#### [Exercise]
Copy the data exactly; pictures stay out of the copy.

----

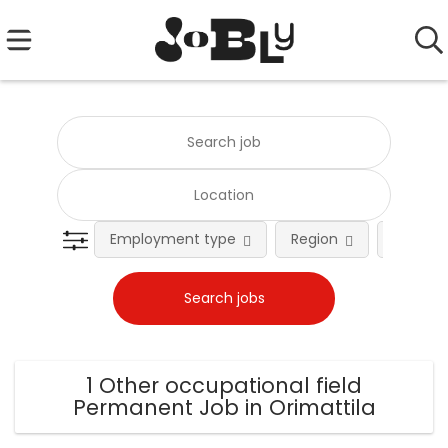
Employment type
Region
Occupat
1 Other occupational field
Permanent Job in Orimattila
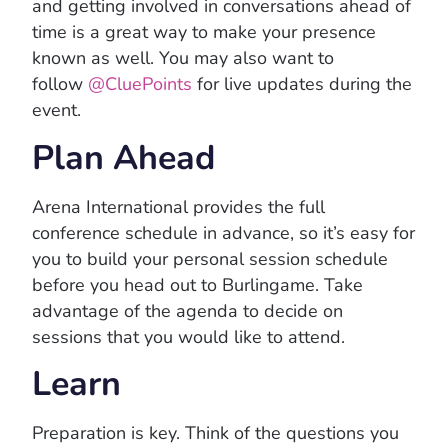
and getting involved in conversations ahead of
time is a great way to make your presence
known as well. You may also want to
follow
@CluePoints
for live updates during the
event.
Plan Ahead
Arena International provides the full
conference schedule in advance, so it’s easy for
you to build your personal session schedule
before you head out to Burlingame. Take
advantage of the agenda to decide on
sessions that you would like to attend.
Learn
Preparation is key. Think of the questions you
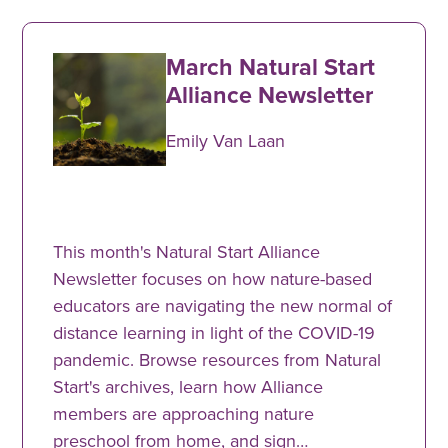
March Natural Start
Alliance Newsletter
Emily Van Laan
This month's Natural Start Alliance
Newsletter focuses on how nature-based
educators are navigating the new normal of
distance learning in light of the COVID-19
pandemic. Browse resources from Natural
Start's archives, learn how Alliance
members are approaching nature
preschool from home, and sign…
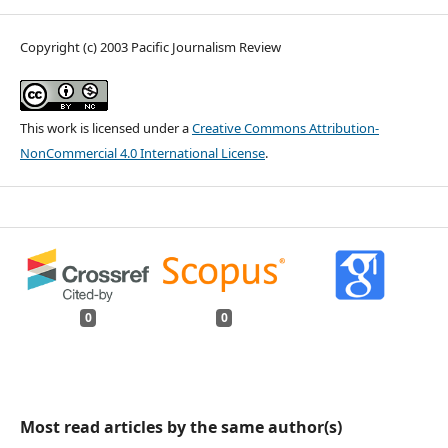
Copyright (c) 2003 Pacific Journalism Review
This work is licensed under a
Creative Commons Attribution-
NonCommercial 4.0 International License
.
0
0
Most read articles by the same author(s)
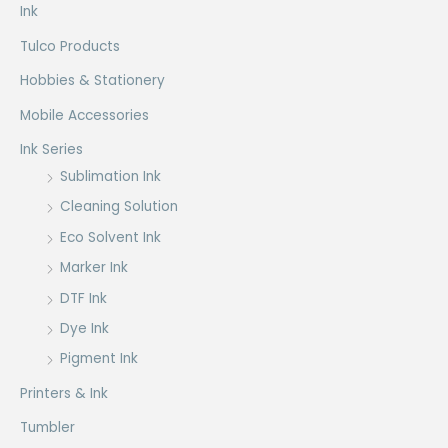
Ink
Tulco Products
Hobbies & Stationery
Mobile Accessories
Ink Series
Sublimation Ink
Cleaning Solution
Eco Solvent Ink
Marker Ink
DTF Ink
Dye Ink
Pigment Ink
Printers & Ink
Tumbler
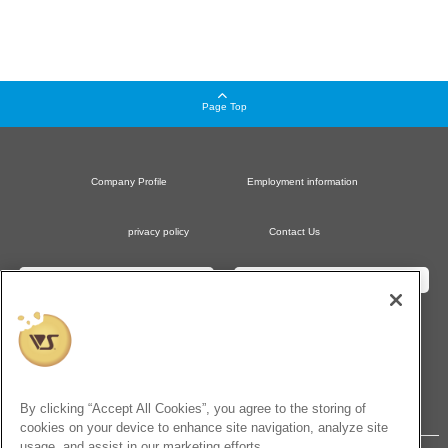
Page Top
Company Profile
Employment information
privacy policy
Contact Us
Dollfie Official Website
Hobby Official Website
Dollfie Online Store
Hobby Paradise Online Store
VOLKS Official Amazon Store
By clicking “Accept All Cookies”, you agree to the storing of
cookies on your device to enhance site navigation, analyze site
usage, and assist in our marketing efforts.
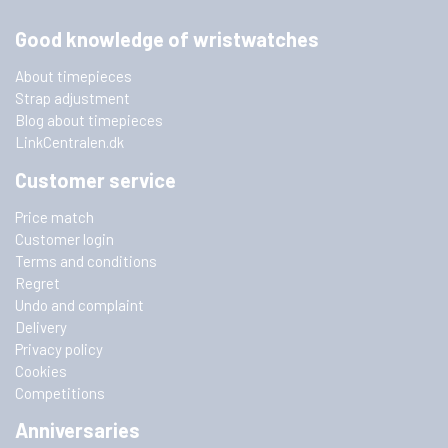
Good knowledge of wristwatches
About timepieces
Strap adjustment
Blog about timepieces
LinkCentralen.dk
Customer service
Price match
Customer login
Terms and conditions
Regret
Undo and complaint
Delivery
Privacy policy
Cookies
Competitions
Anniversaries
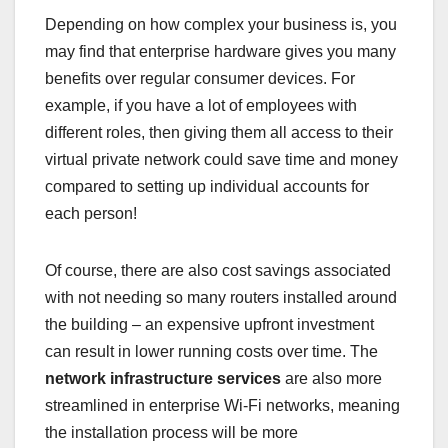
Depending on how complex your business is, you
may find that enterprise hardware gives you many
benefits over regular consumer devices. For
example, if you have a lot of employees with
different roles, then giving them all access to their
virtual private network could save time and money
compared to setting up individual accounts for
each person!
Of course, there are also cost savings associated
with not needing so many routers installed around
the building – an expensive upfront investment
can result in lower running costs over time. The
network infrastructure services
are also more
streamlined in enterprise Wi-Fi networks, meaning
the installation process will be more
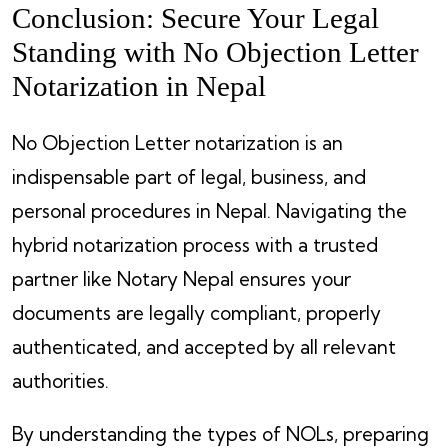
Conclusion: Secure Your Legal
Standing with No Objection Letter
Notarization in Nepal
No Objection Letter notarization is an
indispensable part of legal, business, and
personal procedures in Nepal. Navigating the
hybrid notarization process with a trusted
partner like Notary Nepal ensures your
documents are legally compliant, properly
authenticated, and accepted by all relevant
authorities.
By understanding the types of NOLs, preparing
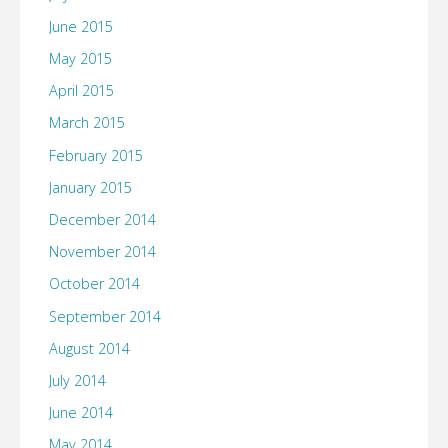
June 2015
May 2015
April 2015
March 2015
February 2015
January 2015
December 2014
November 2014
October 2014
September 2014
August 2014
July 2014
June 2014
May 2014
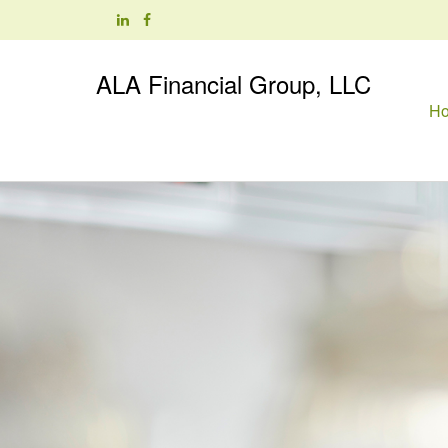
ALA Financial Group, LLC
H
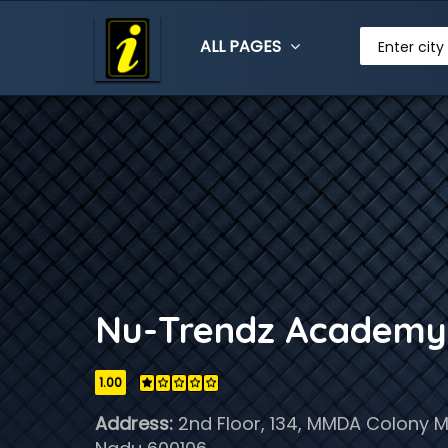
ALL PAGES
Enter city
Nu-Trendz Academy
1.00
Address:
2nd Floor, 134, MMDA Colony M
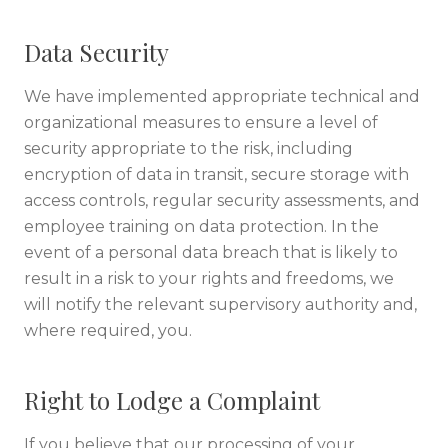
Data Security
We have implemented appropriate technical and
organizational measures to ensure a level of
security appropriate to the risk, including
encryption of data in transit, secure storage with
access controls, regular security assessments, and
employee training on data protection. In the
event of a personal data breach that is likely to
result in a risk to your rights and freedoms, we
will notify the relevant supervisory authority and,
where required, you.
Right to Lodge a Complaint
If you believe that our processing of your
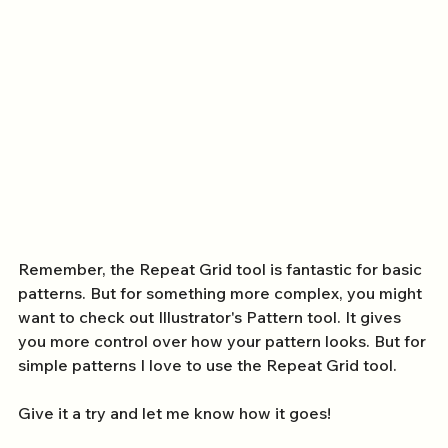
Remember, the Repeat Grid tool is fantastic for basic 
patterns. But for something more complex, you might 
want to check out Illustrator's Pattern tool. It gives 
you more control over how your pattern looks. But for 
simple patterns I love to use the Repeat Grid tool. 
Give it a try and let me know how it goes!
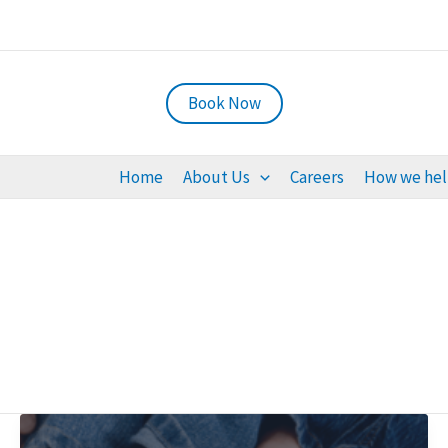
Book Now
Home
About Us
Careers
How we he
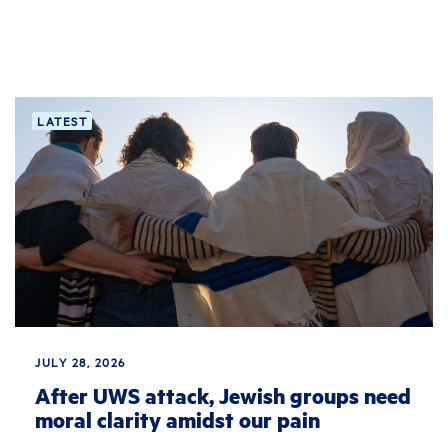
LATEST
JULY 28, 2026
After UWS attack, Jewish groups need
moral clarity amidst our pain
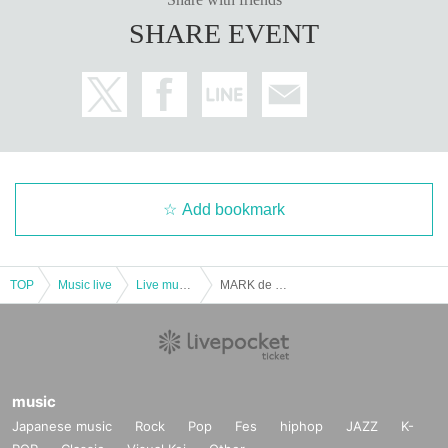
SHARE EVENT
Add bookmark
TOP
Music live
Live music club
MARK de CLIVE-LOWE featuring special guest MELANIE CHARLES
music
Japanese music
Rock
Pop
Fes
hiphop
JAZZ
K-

----

#### [Written response]
Employment type
Region
Occupat
1 Other occupational field
Permanent Job in Orimattila
and getting involved in conversations ahead of
time is a great way to make your presence
known as well. You may also want to
follow
@CluePoints
for live updates during the
event.
Plan Ahead
Arena International provides the full
conference schedule in advance, so it’s easy for
you to build your personal session schedule
before you head out to Burlingame. Take
advantage of the agenda to decide on
sessions that you would like to attend.
Learn
Preparation is key. Think of the questions you
March Natural Start
Alliance Newsletter
Emily Van Laan
This month's Natural Start Alliance
Newsletter focuses on how nature-based
educators are navigating the new normal of
distance learning in light of the COVID-19
pandemic. Browse resources from Natural
Start's archives, learn how Alliance
members are approaching nature
preschool from home, and sign…
Copyright (c) 2003 Pacific Journalism Review
This work is licensed under a
Creative Commons Attribution-
NonCommercial 4.0 International License
.
0
0
Most read articles by the same author(s)
Ink
Tulco Products
Hobbies & Stationery
Mobile Accessories
Ink Series
Sublimation Ink
Cleaning Solution
Eco Solvent Ink
Marker Ink
DTF Ink
Dye Ink
Pigment Ink
Printers & Ink
Tumbler
Page Top
Company Profile
Employment information
privacy policy
Contact Us
Dollfie Official Website
Hobby Official Website
Dollfie Online Store
Hobby Paradise Online Store
VOLKS Official Amazon Store
By clicking “Accept All Cookies”, you agree to the storing of
cookies on your device to enhance site navigation, analyze site
usage, and assist in our marketing efforts.
Good knowledge of wristwatches
About timepieces
Strap adjustment
Blog about timepieces
LinkCentralen.dk
Customer service
Price match
Customer login
Terms and conditions
Regret
Undo and complaint
Delivery
Privacy policy
Cookies
Competitions
Anniversaries
Depending on how complex your business is, you
may find that enterprise hardware gives you many
benefits over regular consumer devices. For
example, if you have a lot of employees with
different roles, then giving them all access to their
virtual private network could save time and money
compared to setting up individual accounts for
each person!
Of course, there are also cost savings associated
with not needing so many routers installed around
the building – an expensive upfront investment
can result in lower running costs over time. The
network infrastructure services
are also more
streamlined in enterprise Wi-Fi networks, meaning
the installation process will be more
Conclusion: Secure Your Legal
Standing with No Objection Letter
Notarization in Nepal
No Objection Letter notarization is an
indispensable part of legal, business, and
personal procedures in Nepal. Navigating the
hybrid notarization process with a trusted
partner like Notary Nepal ensures your
documents are legally compliant, properly
authenticated, and accepted by all relevant
authorities.
By understanding the types of NOLs, preparing
June 2015
May 2015
April 2015
March 2015
February 2015
January 2015
December 2014
November 2014
October 2014
September 2014
August 2014
July 2014
June 2014
May 2014
ALA Financial Group, LLC
H
ALL PAGES
Enter city
Nu-Trendz Academy
1.00
Address:
2nd Floor, 134, MMDA Colony M
Data Security
We have implemented appropriate technical and
organizational measures to ensure a level of
security appropriate to the risk, including
encryption of data in transit, secure storage with
access controls, regular security assessments, and
employee training on data protection. In the
event of a personal data breach that is likely to
result in a risk to your rights and freedoms, we
will notify the relevant supervisory authority and,
where required, you.
Right to Lodge a Complaint
If you believe that our processing of your
Remember, the Repeat Grid tool is fantastic for basic 
patterns. But for something more complex, you might 
want to check out Illustrator's Pattern tool. It gives 
you more control over how your pattern looks. But for 
simple patterns I love to use the Repeat Grid tool. 
Give it a try and let me know how it goes!
Book Now
Home
About Us
Careers
How we he
LATEST
JULY 28, 2026
After UWS attack, Jewish groups need
moral clarity amidst our pain
SHARE EVENT
Add bookmark
TOP
Music live
Live music club
MARK de CLIVE-LOWE featuring special guest MELANIE CHARLES
music
Japanese music
Rock
Pop
Fes
hiphop
JAZZ
K-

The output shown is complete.